4.6. Psychological factors

Of interest was that the only measures that differentiated the persistent from recovered LBP groups at baseline were psychological measures of self-efficacy (PSEQ) and pain catastrophising (PCS). Clinically significant lower self-efficacy scores were noted at baseline for the persistent LBP compared with the recovered LBP group (baseline PSEQ [SD] = 32.2 [5.8] mild impairment and 52.3 [3.0] minimal impairment, respectively [Electronic Persistent Pain Outcomes Collaboration, https://ahsri.uow.edu.au/eppoc/resources/index.html]). This would suggest that even mild PSEQ impairment may be noteworthy at baseline in acute LBP.
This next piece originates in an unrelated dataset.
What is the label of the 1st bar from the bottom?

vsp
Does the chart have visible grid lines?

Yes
Psychological distress and pain-related cognitions both reduced over time in both LBP groups, although significant differences between the 2 groups were maintained at all time points. The improvements in pain-related psychological variables, particularly in the persistent LBP group align with the concurrent reduction of pain severity and disability levels (measured by RMDQ) observed at all 3 time points assessed (Table 3). This may reflect the fact that our sample was primarily community-based with relatively low initial levels of psychological distress and inherently greater capacity to cope with, and adapt to, pain over time.
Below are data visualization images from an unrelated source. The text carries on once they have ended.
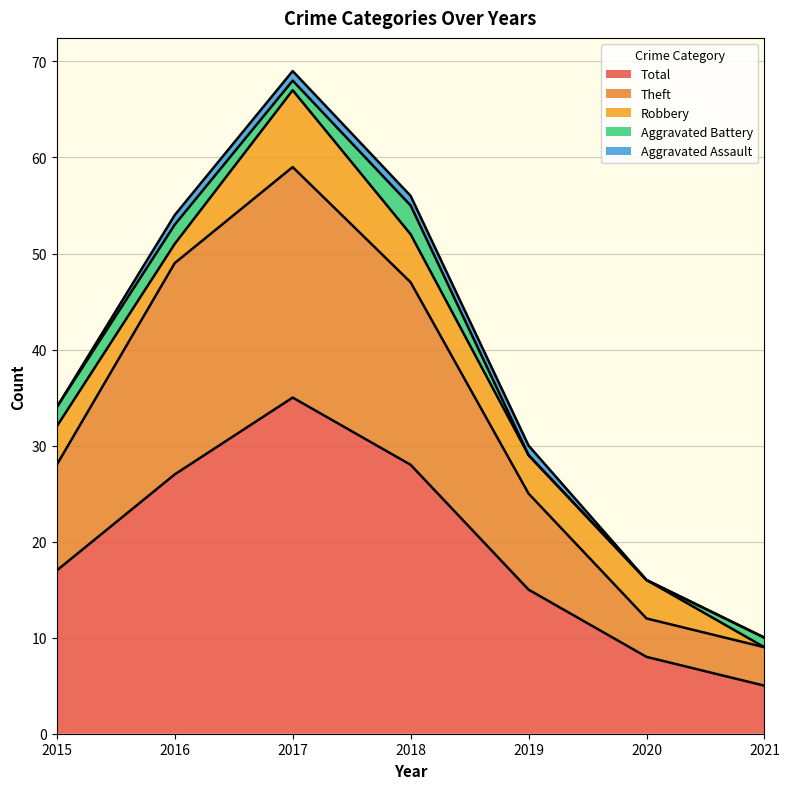

Reading left to right, what are all the values shown in this chart?

Aggravated Assault: 0	1	1	1	1	0	0
Aggravated Battery: 2	2	1	3	0	0	1
Robbery: 4	2	8	5	4	4	0
Theft: 11	22	24	19	10	4	4
Total: 17	27	35	28	15	8	5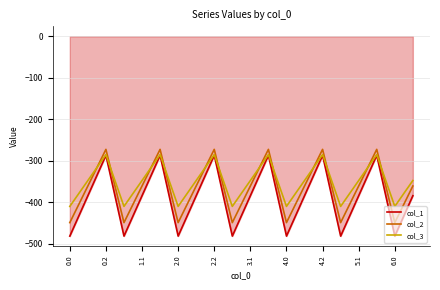

What is the maximum value shown in the chart?

-272.7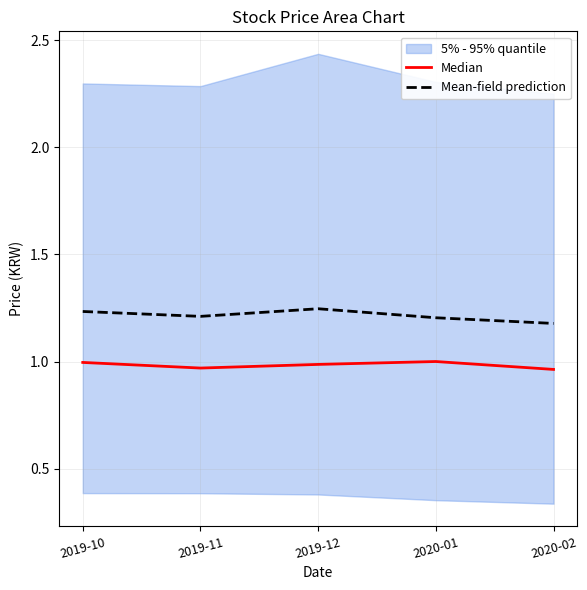

Does the chart display data point markers on the line(s)?

No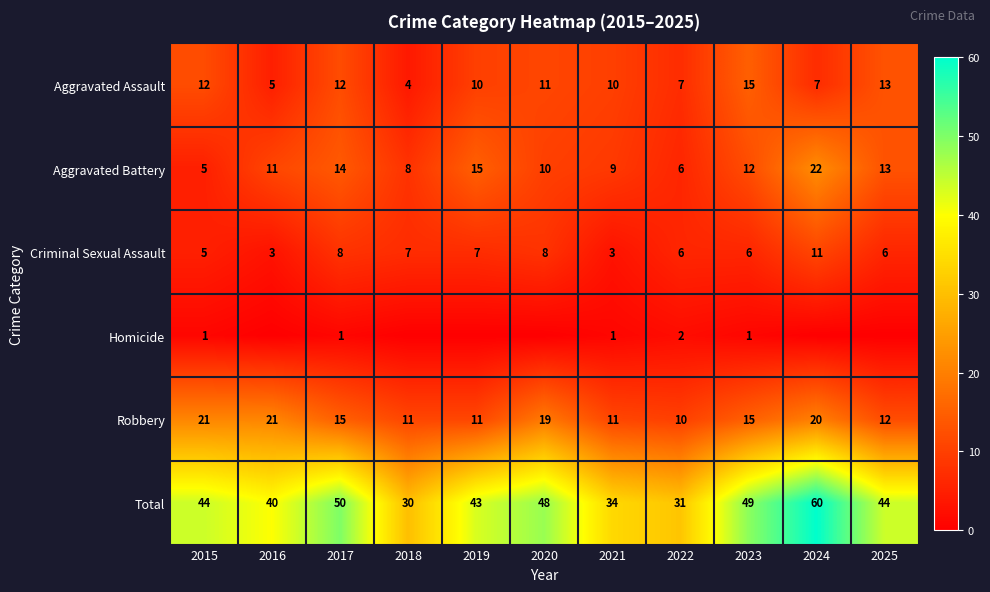

What is the approximate value of Aggravated Assault at 2017, to the nearest 10?

10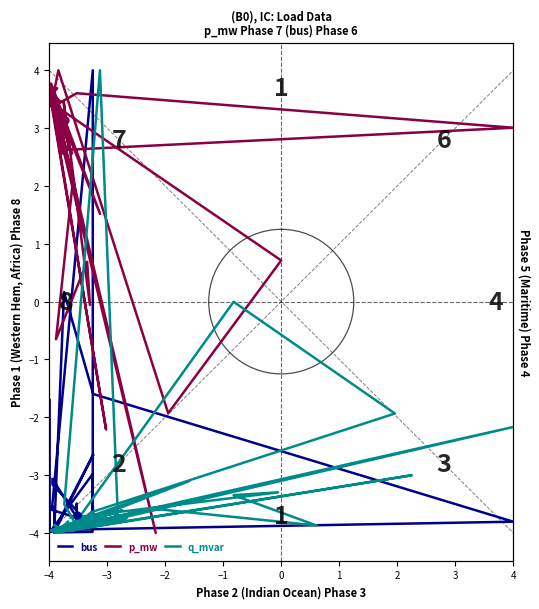

The p_mw series shows 1.5 at 30. True or false?

False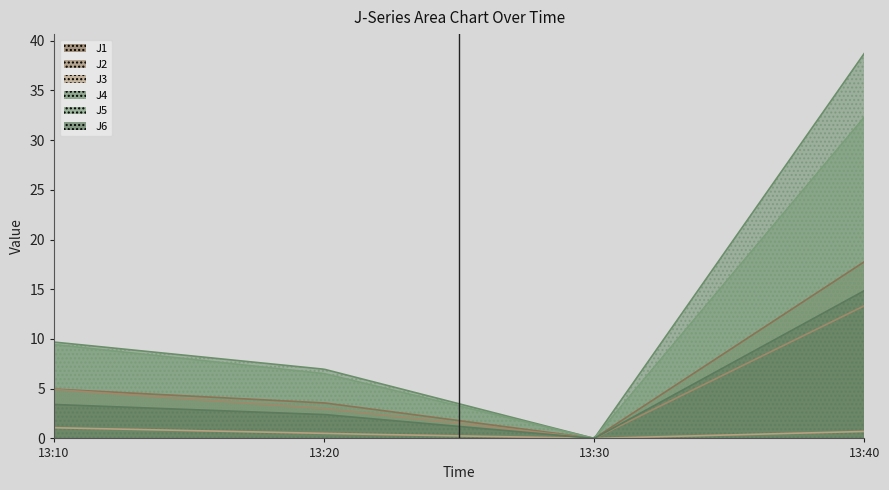

True or false: J6 has a value of 5.6 at 2022-11-19 13:10:00.

False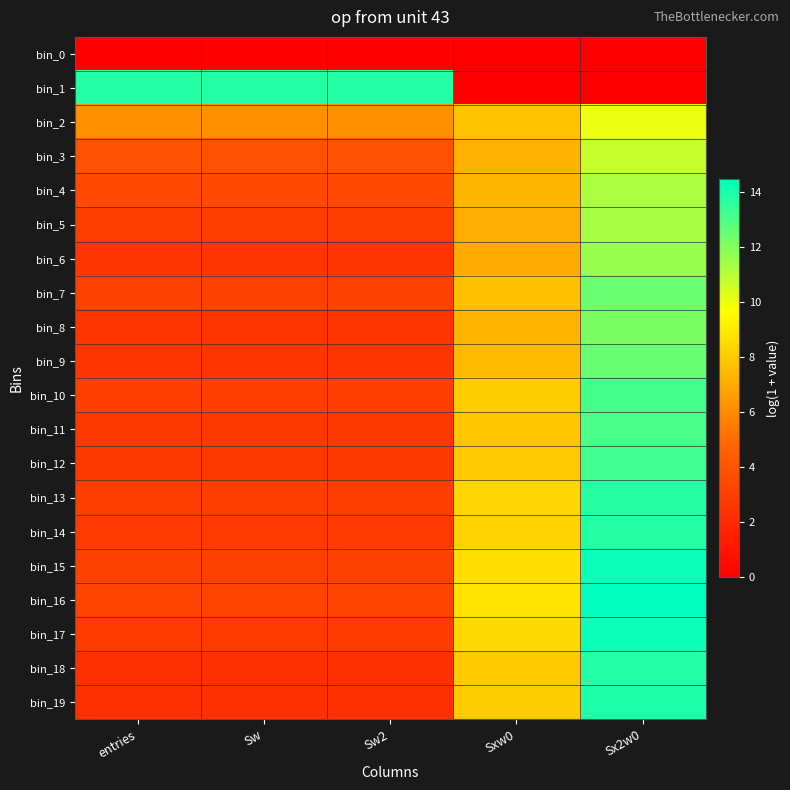

What is the difference between the highest and lowest values at Sw2?

13.8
4.7. Strengths and limitations

The strengths of this study are that established protocols were used for multimodal QST testing by a single DFNS-trained assessor; that we were able to assemble and follow-up an inception cohort of people at as early as 3 weeks from onset of LBP; and that we reduced bias by blinding the investigator to participants' condition.

The following limitations of the study are acknowledged: first, the sample size was relatively small; so, we may have been underpowered to detect statistically significant differences between groups at different time points, particularly for some QST measures. Nonetheless, the results from this novel time series provide insights into longitudinal changes, which will be valuable for the design and conduct of future research. Second, although the recruitment strategy aimed to target both primary care clinics and the community, most of the people were recruited from the community. Therefore, these results are most relevant to people not seeking care for LBP.

5. Conclusions

The results of this exploratory study suggest that to understand the role of somatosensory changes in the development of acute to persistent LBP, mechanical pain tests (ie, PPT and temporal summation) are variables of potential significance to further investigate. The fact that higher levels of pain-related cognitions at baseline distinguish persistent LBP from the recovered LBP groups emphasizes the importance of concurrent evaluation of psychological contributors, in particular confidence to manage pain (self-efficacy) and pain-related worries (catastrophizing). In future studies of samples seeking care for LBP, psychological factors such as depression and anxiety (which were not observed at clinical levels in this community sample) would also be important to assess. Although changes in endogenous pain modulation continue to be of great interest, efforts need to first focus on the standardisation of a CPM protocol to improve the reliability and interpretability of the test.

Disclosures

The authors have no conflict of interest to declare.

The study was supported by a 2016 Macquarie University NHMRC Accelerate Safety Net Grant to J.M. Hush and by the Centre of Physical Health in the Department of Health Professions (Macquarie University). A. Marcuzzi was supported by a Macquarie University International Excellence Research Scholarship.